Perfluorochemicals or PFCs—the family of fluorine-containing chemicals used to make nonstick cookware and stain-resistant clothing (think Teflon, Gore-Tex, Stainmaster and Scotchgard)—have been a cause for concern for years now. PFCs don’t degrade in the environment, build up in human bodies and have been linked to health problems such as suppressed immune systems, abnormal hormone function and developmental problems in children. Now researchers have linked PFC exposure to early menopause, which is a cause for concern as low levels of estrogen can put women at risk for heart disease and osteoporosis.
All nonstick cookware is coated in a covering containing perfluorooctanic acid (PFOA), which, when overheated, can release toxic gases. Replace all nonstick cookware with stainless steel or cast iron to avoid PFOAs and other PFCs.

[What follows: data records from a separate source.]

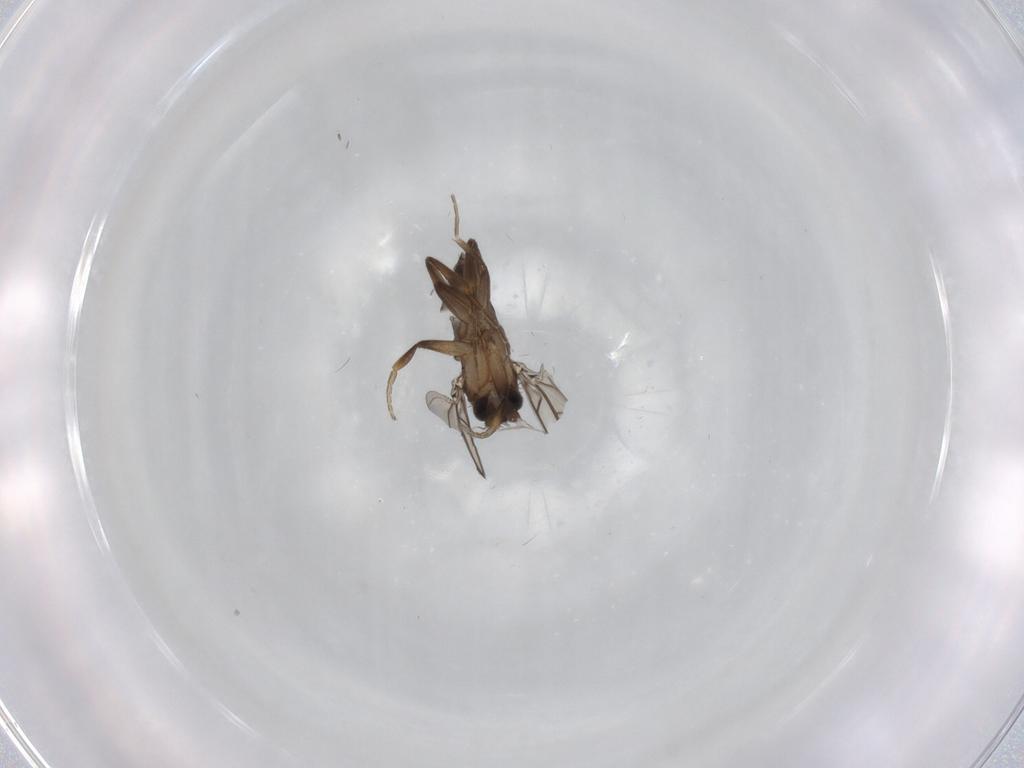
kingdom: Animalia
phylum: Arthropoda
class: Insecta
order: Diptera
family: Phoridae
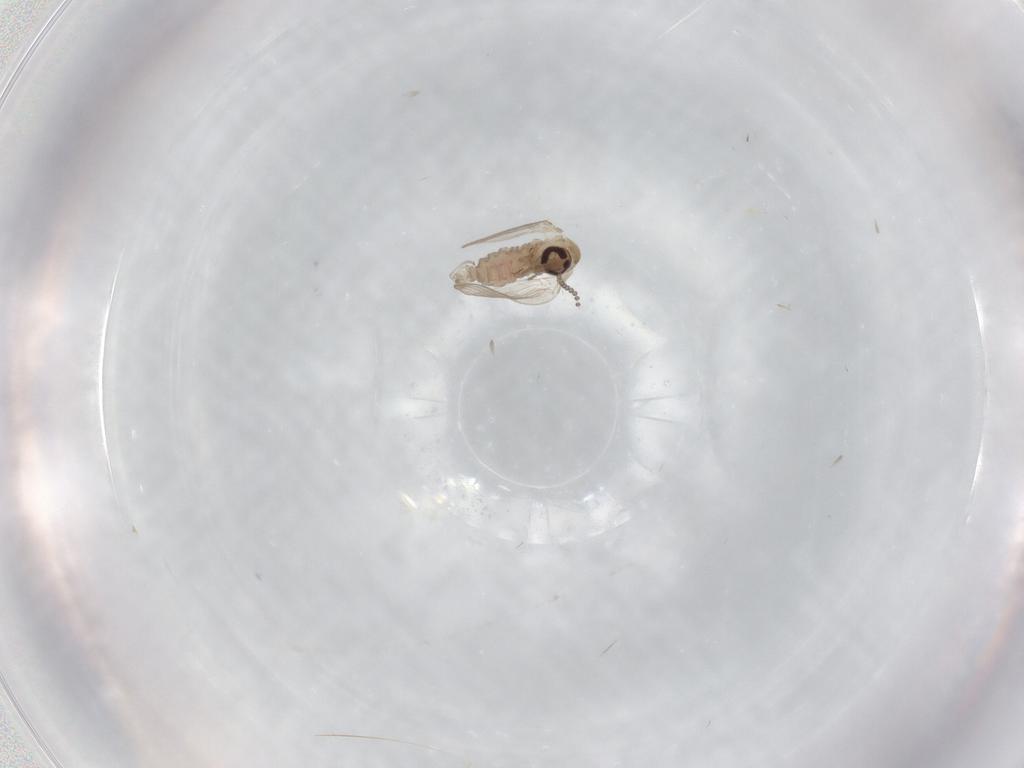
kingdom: Animalia
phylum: Arthropoda
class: Insecta
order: Diptera
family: Psychodidae
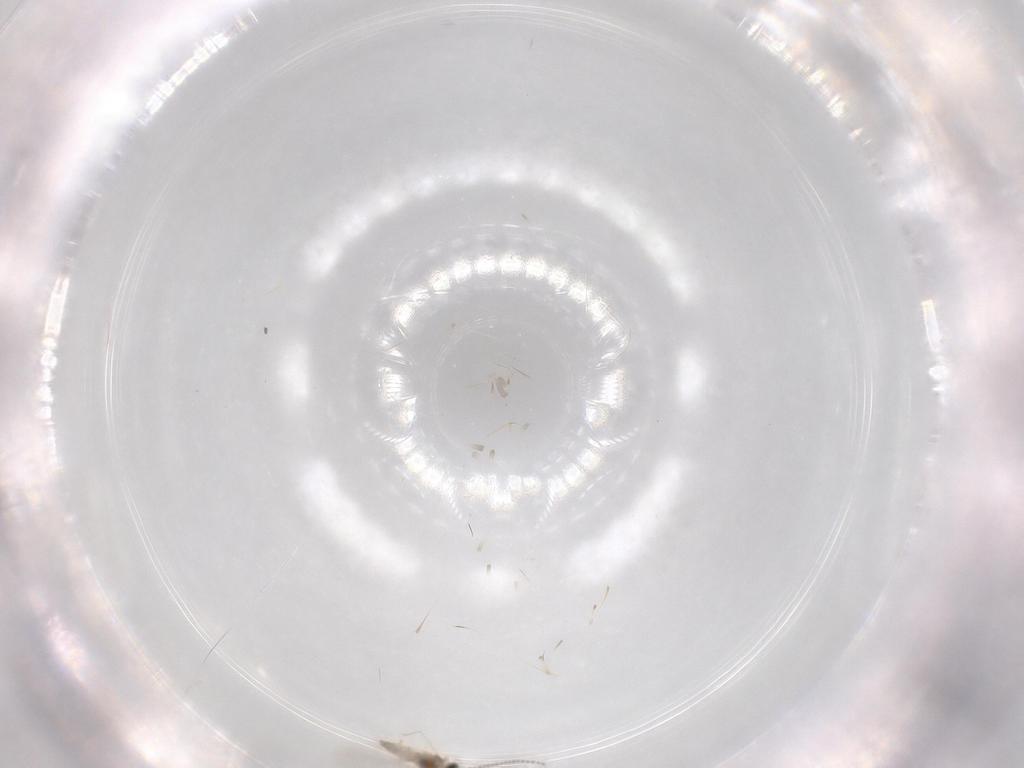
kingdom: Animalia
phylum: Arthropoda
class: Insecta
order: Diptera
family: Cecidomyiidae
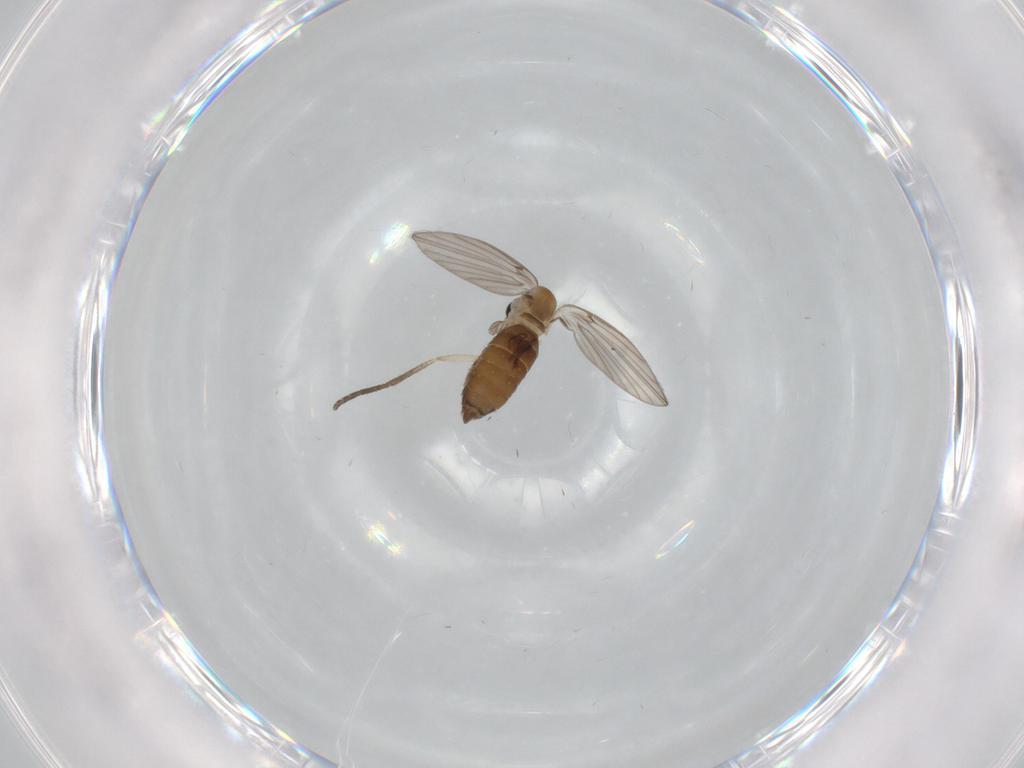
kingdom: Animalia
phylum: Arthropoda
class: Insecta
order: Diptera
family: Psychodidae
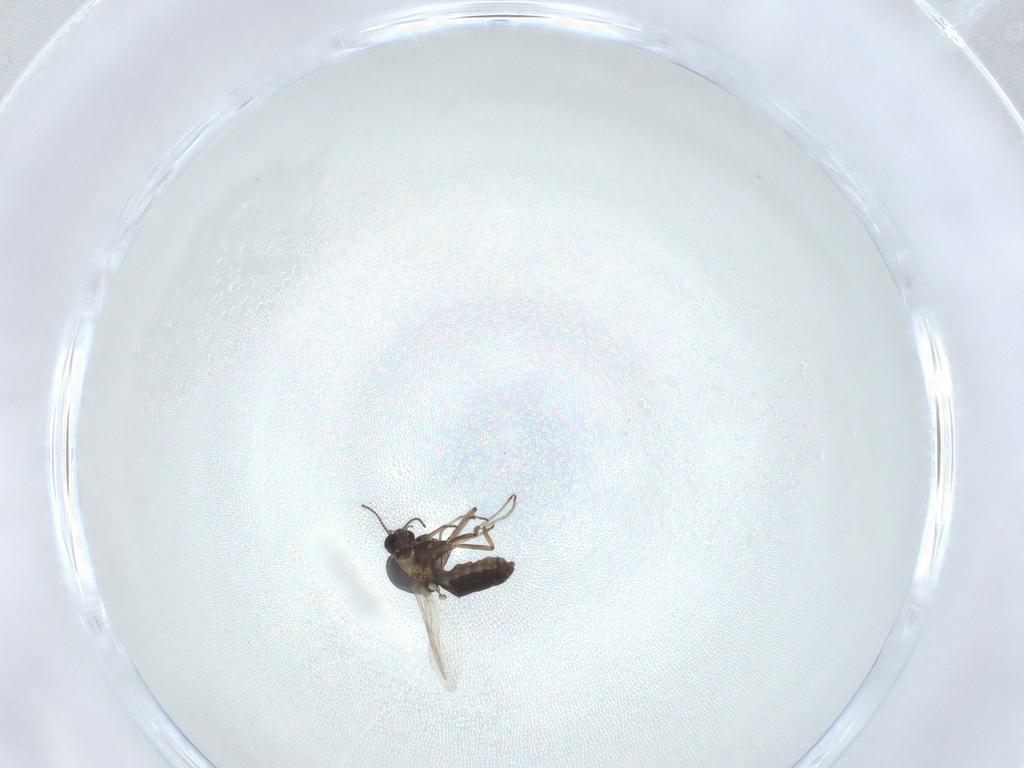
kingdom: Animalia
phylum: Arthropoda
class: Insecta
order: Diptera
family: Ceratopogonidae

For the study, published in the Journal of Endocrinology and Metabolism, researchers tested and surveyed 26,000 women in West Virginia who lived near—and drank water contaminated with PFCs from—a DuPont factory from 2005 to 2006. Although area residents had extremely high levels of PFOAs, the chemical associated with DuPont’s nonstick cookware, in their blood, most residents had average levels of PFOS, another PFC, comparable to those found in the rest of the American public, making the findings relevant to a larger audience.
The researchers found that women in the study between the ages of 42 and 51 who were in the top 20 percent for PFOS levels were 40 percent more likely to have already gone through menopause than those in the bottom 20 percent. The researchers also discovered that as estrogen levels declined, PFOS levels increased.
To decrease your exposure to PFCs, avoid nonstick cookware and stain-resistant fabrics (don’t forget about furniture and carpeting!), pop your popcorn on the stove and never put food in grease-resistant to-go containers.